Mayoral Rule

The mayor's education plan is a bolt of leadership, but raises the same old question: Who's in charge of the Richmond schools?

When Richmond Mayor Dwight C. Jones met with the School Board last week to roll out his plan for $150 million in construction projects, it was another whiff of the fresh breeze that's cleared the air at City Hall since January.

Former Mayor L. Douglas Wilder's protracted attempts to wrest control from the School Board have long since dissipated, but amid all the newfound cooperation, the same nagging question remains: Who's calling the shots?

When Jones made his pitch Oct. 20, he was reviving in spirit Wilder's failed City of the Future plan. Jones' message was conciliatory, but it also laid quiet claim to the construction process — who actually builds the schools — which was once sharply contended.

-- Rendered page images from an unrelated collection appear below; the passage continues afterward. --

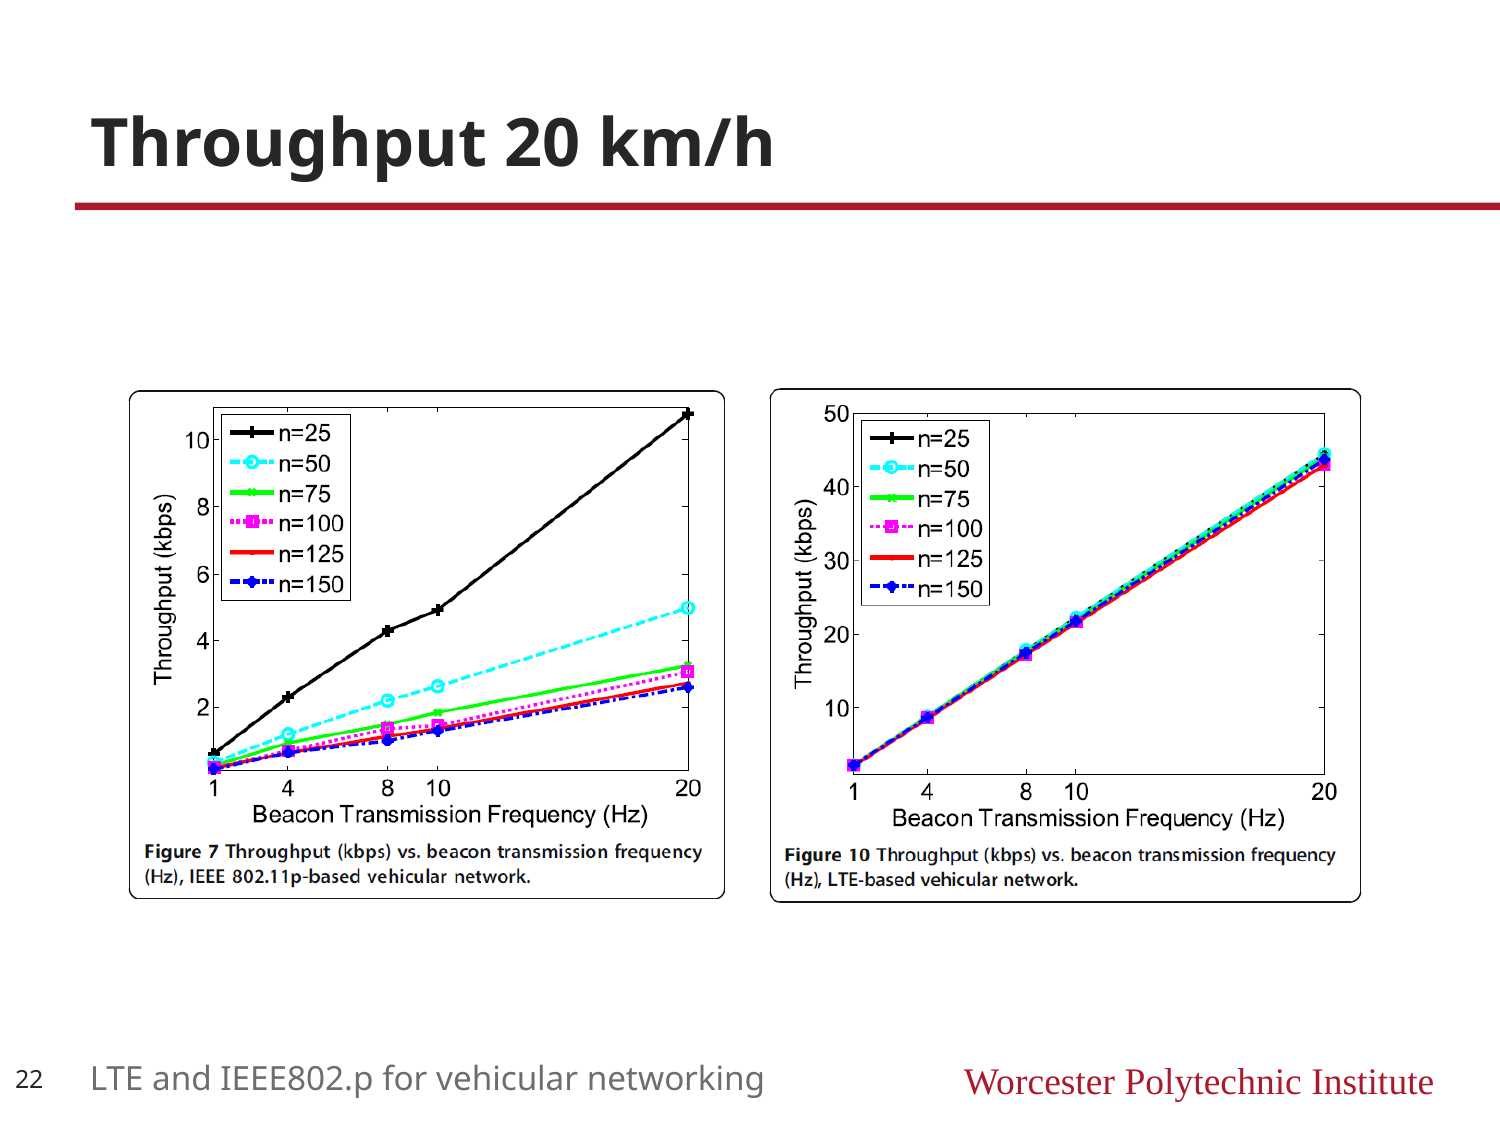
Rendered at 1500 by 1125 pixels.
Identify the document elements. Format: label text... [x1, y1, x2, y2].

slide_number 22 [0, 1047, 75, 1113]
title Throughput 20 km/h [75, 56, 1425, 188]
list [124, 387, 726, 900]
footer LTE and IEEE802.p for vehicular networking [75, 1050, 913, 1100]
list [761, 383, 1364, 905]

“They were willing to man the rails to fight to keep Wilder from [assuming authority],” former School Board member Keith West says. “But what's different now?” He applauds the new level of cooperation, but says the School Board may be unwittingly accepting the back seat while Jones leads in transforming the city's school facilities.

West says Virginia law vests that authority in school boards: “If you read it literally, the school system builds the schools.”

Jones' presentation stressed working “toward the alignment of your priorities with those of the administration,” and asked the board to approve his revisions to its capital improvement plan by November.

What Jones subtly assumed was authority to oversee the construction projects.

“With input from RPS staff we have completed contracts with four design firms with combined responsibility for up to seven schools,” Jones told the board, apparently revealing that his administration had worked out the details with Superintendent Yvonne Brandon and was also pushing ahead with contract awards for those projects.

It's a finer point within the larger process, but this authority was addressed in 2007 by a U.S. 4th District Court of Appeals ruling. In that case, in which Wilder and the city sought to avoid paying for Americans with Disabilities Act-required school renovations, the court said that schools rule:

“The City of Richmond has no power to make physical changes to school buildings or control the day-to-day operation of local school buildings and their services and programs. … The exclusive right to determine how appropriated funds shall be spent is in the discretion of the school board.”

That ruling repeats state law, West says.

“If the city can build the schools that the school system wants, then I don't see any problem with it,” he says. “But it should be clear that the school system has the ultimate responsibility.”

John Gerner, a former Wilder adviser on schools, applauds Jones' renewed commitment to school construction. “It's appropriate for the mayor to suggest what he would like to have built in the future,” Gerner says, but “I think the key is that it's advice.”

Despite the seemingly obscure point of law at the heart of Jones' minipower grab, there may be a broader context to what the incident highlights.

“It's a complicated arrangement,” says John Moeser, a senior fellow at University of Richmond's Bonner Center for Civic Engagement. He sees the inadequacy of the state's elected school board law, which provides no taxing authority — and thus only limited autonomy.

Nonetheless, Moeser's pleased to see the board and the mayor getting along. “As long as you've got people who are working well together, these kinds of institutional complications can be surmounted,” he says, but “where it can get complicated is when the schools make any kind of decision, the fact that they don't control the purse strings … leaves the public confused about who to hold accountable.”